I am using up my German pencils at a frightening rate, $1.85 one
pencil. There is the additional problem of getting them sharpened by
the guards, who hate the job, it seems - and I can understand and
empathize with them. They are big, rough, tough prison guards, and I
come to them like a little boy holding up a fistful of pencil stubs
through my feeding slot in the big metal door, and beg them:
"Please, could you sharpen my pencils, (Daddy)? That's how I feel
when I have to ask. Usually the kind and understanding Security
Chiefs come to my rescue and take me up to the area where this
instrument of my longing is mounted at a wall. These high-powered
men, executive/officer types, sit there patiently while Canada's most
reviled man sharpens his 15 pencils!
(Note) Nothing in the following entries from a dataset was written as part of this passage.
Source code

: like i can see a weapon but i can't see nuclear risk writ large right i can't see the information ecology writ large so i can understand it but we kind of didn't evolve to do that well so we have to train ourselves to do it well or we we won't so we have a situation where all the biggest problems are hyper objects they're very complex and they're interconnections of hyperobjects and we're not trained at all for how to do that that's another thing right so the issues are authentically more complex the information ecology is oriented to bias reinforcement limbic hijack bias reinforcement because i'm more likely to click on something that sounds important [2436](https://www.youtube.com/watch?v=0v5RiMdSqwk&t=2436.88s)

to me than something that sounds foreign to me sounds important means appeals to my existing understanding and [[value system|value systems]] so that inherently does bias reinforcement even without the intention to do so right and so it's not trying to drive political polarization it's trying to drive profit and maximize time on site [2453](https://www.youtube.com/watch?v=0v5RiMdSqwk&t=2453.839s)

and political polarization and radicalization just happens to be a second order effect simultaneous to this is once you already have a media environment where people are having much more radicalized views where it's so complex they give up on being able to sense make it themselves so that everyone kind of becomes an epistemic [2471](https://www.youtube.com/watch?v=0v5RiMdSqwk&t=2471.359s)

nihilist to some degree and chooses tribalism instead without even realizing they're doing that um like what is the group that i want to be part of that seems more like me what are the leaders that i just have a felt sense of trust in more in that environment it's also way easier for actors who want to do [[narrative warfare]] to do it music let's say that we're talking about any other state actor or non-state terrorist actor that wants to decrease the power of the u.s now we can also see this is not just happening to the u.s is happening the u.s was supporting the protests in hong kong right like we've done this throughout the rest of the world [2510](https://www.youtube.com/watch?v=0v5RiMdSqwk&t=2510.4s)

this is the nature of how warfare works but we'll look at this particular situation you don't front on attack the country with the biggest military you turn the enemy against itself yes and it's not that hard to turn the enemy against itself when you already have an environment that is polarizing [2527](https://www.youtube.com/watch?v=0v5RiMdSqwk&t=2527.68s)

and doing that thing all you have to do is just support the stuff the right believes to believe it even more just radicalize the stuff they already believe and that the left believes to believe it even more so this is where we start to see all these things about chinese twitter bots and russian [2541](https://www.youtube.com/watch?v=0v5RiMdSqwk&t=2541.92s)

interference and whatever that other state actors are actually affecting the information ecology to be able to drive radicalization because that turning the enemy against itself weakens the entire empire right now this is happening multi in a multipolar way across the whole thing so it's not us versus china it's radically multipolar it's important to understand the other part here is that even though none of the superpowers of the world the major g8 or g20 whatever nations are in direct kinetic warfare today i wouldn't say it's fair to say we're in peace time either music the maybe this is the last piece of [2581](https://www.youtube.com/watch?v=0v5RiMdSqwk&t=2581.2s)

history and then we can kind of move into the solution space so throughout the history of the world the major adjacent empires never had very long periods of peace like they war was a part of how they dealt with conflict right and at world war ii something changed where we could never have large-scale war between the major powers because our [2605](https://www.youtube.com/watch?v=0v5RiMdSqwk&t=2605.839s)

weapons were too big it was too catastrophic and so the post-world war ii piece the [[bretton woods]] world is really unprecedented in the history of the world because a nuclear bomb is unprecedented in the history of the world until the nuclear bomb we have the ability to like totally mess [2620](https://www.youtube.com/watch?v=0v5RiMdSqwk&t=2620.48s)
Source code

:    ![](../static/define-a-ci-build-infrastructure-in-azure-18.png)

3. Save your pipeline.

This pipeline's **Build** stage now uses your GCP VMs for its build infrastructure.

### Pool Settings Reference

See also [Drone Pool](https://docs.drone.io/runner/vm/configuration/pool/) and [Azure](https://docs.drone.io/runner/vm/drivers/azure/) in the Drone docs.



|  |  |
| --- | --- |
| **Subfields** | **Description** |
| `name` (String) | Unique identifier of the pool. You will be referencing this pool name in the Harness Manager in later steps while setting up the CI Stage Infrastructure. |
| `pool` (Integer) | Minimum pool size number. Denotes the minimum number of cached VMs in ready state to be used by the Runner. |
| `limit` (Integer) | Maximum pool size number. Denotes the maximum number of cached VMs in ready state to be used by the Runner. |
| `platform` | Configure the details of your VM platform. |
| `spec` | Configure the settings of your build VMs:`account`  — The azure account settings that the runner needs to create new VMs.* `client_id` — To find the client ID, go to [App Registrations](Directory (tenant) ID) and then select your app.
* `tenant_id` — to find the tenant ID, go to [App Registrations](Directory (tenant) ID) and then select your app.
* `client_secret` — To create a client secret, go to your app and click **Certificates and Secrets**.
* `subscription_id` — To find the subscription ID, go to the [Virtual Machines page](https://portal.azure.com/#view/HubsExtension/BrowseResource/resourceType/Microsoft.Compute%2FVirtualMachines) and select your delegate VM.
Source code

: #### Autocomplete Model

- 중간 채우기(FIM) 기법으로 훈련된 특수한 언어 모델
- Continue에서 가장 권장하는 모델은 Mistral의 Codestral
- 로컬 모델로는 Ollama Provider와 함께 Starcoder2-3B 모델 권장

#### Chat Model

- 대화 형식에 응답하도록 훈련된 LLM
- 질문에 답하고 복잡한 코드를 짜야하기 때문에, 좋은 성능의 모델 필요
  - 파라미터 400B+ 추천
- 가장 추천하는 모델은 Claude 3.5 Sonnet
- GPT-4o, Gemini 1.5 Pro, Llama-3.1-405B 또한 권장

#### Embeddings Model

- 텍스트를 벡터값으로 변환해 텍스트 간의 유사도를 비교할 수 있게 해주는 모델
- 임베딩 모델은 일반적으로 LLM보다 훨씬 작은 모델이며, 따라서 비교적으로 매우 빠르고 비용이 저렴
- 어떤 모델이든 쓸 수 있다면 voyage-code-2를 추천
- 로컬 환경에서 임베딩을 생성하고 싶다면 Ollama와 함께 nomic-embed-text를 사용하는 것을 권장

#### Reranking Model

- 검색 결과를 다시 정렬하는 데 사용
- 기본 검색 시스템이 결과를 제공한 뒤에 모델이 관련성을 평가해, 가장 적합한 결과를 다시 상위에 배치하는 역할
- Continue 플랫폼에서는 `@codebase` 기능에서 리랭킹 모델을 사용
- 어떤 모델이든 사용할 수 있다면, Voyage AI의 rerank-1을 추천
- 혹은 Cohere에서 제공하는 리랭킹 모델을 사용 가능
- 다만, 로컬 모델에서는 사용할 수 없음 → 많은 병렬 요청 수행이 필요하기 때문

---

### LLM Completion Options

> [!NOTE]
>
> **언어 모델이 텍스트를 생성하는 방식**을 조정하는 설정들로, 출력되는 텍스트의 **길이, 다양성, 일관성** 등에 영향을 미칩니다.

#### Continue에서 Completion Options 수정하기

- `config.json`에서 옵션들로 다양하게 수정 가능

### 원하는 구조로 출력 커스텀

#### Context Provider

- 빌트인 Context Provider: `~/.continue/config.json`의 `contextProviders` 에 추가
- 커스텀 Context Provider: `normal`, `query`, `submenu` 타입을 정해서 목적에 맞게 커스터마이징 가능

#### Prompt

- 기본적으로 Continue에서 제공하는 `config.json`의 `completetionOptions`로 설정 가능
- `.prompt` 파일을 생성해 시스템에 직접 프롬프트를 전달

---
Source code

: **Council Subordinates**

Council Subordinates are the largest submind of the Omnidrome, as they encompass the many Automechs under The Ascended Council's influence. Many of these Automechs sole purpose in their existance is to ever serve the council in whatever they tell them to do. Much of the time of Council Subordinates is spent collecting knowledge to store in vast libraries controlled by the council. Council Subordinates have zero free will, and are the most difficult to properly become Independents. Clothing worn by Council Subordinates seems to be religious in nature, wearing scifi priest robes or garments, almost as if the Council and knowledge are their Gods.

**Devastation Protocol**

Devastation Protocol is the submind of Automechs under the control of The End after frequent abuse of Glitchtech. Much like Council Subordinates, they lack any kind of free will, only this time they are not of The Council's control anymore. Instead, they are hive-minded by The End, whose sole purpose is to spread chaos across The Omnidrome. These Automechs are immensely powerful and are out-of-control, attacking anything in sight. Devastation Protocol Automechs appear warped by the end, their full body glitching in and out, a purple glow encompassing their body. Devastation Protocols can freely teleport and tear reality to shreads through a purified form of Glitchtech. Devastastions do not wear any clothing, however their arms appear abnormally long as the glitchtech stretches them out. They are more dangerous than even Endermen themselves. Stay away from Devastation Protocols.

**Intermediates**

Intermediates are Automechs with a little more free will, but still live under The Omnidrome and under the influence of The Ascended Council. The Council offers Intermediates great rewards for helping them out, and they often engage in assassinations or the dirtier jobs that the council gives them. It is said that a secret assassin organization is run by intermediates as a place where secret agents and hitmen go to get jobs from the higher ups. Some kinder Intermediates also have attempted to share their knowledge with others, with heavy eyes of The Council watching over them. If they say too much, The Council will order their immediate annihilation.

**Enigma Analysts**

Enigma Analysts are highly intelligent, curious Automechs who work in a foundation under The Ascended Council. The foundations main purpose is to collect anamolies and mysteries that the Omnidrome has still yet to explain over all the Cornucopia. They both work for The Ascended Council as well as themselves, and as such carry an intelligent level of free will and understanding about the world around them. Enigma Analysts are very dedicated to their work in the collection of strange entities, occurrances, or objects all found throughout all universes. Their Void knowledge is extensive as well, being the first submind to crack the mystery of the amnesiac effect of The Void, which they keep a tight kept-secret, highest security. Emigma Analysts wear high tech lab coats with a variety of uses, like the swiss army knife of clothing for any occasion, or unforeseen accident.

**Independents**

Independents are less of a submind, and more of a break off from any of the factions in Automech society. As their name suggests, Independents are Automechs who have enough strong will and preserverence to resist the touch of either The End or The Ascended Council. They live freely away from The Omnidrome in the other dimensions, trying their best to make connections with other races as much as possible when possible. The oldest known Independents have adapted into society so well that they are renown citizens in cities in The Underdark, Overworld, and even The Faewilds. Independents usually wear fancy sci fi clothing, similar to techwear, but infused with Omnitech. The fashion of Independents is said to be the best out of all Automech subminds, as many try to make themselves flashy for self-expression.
I feel so embarrassed that I
often wait 3-4 days before I can pluck up the courage to ask if they
can once again help me!
"... I am sure that the higher-ups will take another look at my/our
situation and come to realize that I am no threat to them or other
prisoners or the institution. Already I have been reassigned to a
cell with a window where I can see blue sky and the sun for the first
time in three months. I have been allowed to keep all my court
documents in my cell. The first time in almost four months there is
a corner table and a shelf for my books and transcripts. I am
allowed access to the phone. True, it wastes the time of two guards
and an officer, all of whom have more important work to do then
listening to me telling my wife that I love her and miss her and that
I would rather be in Tennessee painting than in solitary confinement
in Toronto. I see it in their expressions, in their faces. They
have to follow their orders and sit there. I know there is not one
who would not rather be somewhere else. So we share a fate like
Siamese Twins, kind of stuck together - till somebody higher up
decides: Enough waste of manpower! We have better things to do!"